[Start of Attachment]

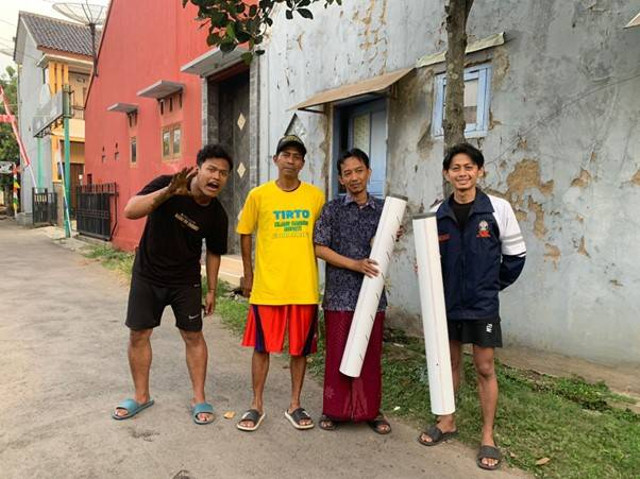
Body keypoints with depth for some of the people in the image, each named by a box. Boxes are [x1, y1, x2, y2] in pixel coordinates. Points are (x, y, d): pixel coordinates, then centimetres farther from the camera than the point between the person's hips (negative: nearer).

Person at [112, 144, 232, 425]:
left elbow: (213, 252, 2)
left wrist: (211, 290, 4)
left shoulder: (217, 215, -12)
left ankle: (199, 399, 17)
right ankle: (141, 396, 26)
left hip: (185, 281, 0)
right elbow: (130, 211, -30)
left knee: (193, 336, 2)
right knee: (138, 335, 7)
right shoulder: (167, 185, -19)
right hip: (147, 275, 0)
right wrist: (168, 192, -44)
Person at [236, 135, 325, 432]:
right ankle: (257, 406, 26)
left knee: (300, 348, 11)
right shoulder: (259, 195, -2)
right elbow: (245, 234, 7)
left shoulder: (316, 196, 1)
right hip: (266, 287, -1)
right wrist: (248, 275, 7)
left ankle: (295, 405, 28)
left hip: (304, 287, 1)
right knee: (262, 347, 9)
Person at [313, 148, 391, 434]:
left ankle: (370, 409, 25)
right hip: (339, 295, -2)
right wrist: (354, 264, -14)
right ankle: (334, 409, 22)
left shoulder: (382, 209, 8)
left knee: (370, 354, 9)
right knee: (337, 354, 5)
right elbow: (319, 248, -5)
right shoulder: (332, 210, 1)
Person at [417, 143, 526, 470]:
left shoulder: (498, 208, -9)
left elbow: (515, 254, 0)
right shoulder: (437, 213, -1)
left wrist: (494, 285, 3)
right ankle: (447, 422, 33)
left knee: (485, 368, 5)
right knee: (449, 361, 15)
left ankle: (488, 437, 21)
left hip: (482, 304, -3)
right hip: (446, 301, 3)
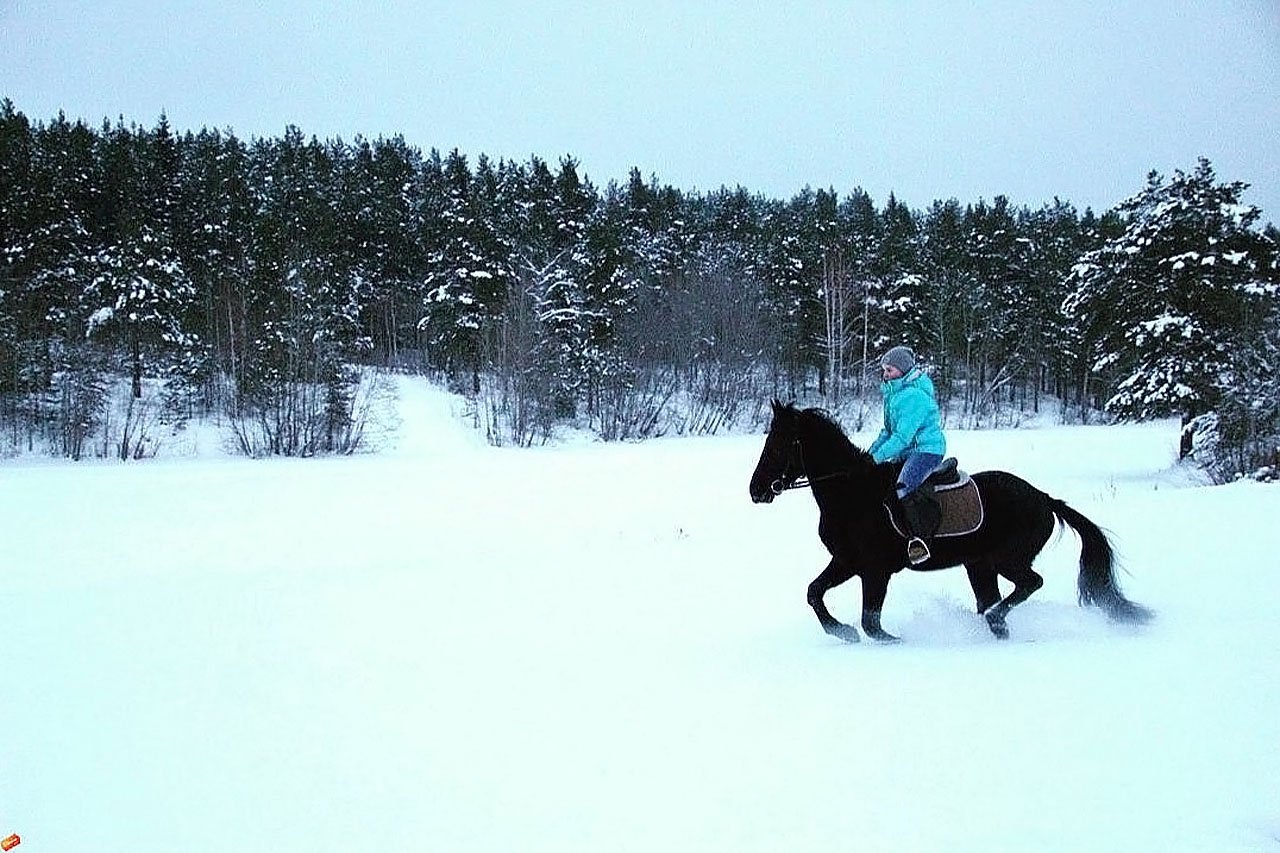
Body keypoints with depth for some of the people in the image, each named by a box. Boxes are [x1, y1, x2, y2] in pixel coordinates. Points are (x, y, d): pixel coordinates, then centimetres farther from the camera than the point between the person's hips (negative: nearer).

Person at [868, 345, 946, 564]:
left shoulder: (915, 396, -18)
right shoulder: (894, 393, 14)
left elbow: (903, 436, -23)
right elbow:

[End of Attachment]

__EXERCISE INSTRUCTIONS__: Arrange all the lines above as a Markdown table with the columns "No." and "Line", giving each line its row number and skipping blank lines. Leave the pictures out of your answer.

__COMPLETED TASK__:
| No. | Line |
|---|---|
| 1 | Body keypoints with depth for some of the people in the image, each named by a box. Boxes are [x1, y1, x2, y2] in pixel coordinates. Points are (x, y, d): pixel coordinates, then centimetres farther from the camera than the point between the person's hips (negative: nearer). |
| 2 | Person at [112, 144, 232, 425]: |
| 3 | left elbow: (213, 252, 2) |
| 4 | left wrist: (211, 290, 4) |
| 5 | left shoulder: (217, 215, -12) |
| 6 | left ankle: (199, 399, 17) |
| 7 | right ankle: (141, 396, 26) |
| 8 | left hip: (185, 281, 0) |
| 9 | right elbow: (130, 211, -30) |
| 10 | left knee: (193, 336, 2) |
| 11 | right knee: (138, 335, 7) |
| 12 | right shoulder: (167, 185, -19) |
| 13 | right hip: (147, 275, 0) |
| 14 | right wrist: (168, 192, -44) |
| 15 | Person at [236, 135, 325, 432]: |
| 16 | right ankle: (257, 406, 26) |
| 17 | left knee: (300, 348, 11) |
| 18 | right shoulder: (259, 195, -2) |
| 19 | right elbow: (245, 234, 7) |
| 20 | left shoulder: (316, 196, 1) |
| 21 | right hip: (266, 287, -1) |
| 22 | right wrist: (248, 275, 7) |
| 23 | left ankle: (295, 405, 28) |
| 24 | left hip: (304, 287, 1) |
| 25 | right knee: (262, 347, 9) |
| 26 | Person at [313, 148, 391, 434]: |
| 27 | left ankle: (370, 409, 25) |
| 28 | right hip: (339, 295, -2) |
| 29 | right wrist: (354, 264, -14) |
| 30 | right ankle: (334, 409, 22) |
| 31 | left shoulder: (382, 209, 8) |
| 32 | left knee: (370, 354, 9) |
| 33 | right knee: (337, 354, 5) |
| 34 | right elbow: (319, 248, -5) |
| 35 | right shoulder: (332, 210, 1) |
| 36 | Person at [417, 143, 526, 470]: |
| 37 | left shoulder: (498, 208, -9) |
| 38 | left elbow: (515, 254, 0) |
| 39 | right shoulder: (437, 213, -1) |
| 40 | left wrist: (494, 285, 3) |
| 41 | right ankle: (447, 422, 33) |
| 42 | left knee: (485, 368, 5) |
| 43 | right knee: (449, 361, 15) |
| 44 | left ankle: (488, 437, 21) |
| 45 | left hip: (482, 304, -3) |
| 46 | right hip: (446, 301, 3) |
| 47 | Body keypoints with depth for some of the people in the image, each named by a box. Boxes are [x1, y1, x2, y2] in pixel coordinates. Points are (x, y, d): pixel coordinates, then centimetres farther from the camera than the point between the person's hips (negative: nearer). |
| 48 | Person at [868, 345, 946, 564]: |
| 49 | left shoulder: (915, 396, -18) |
| 50 | right shoulder: (894, 393, 14) |
| 51 | left elbow: (903, 436, -23) |
| 52 | right elbow: |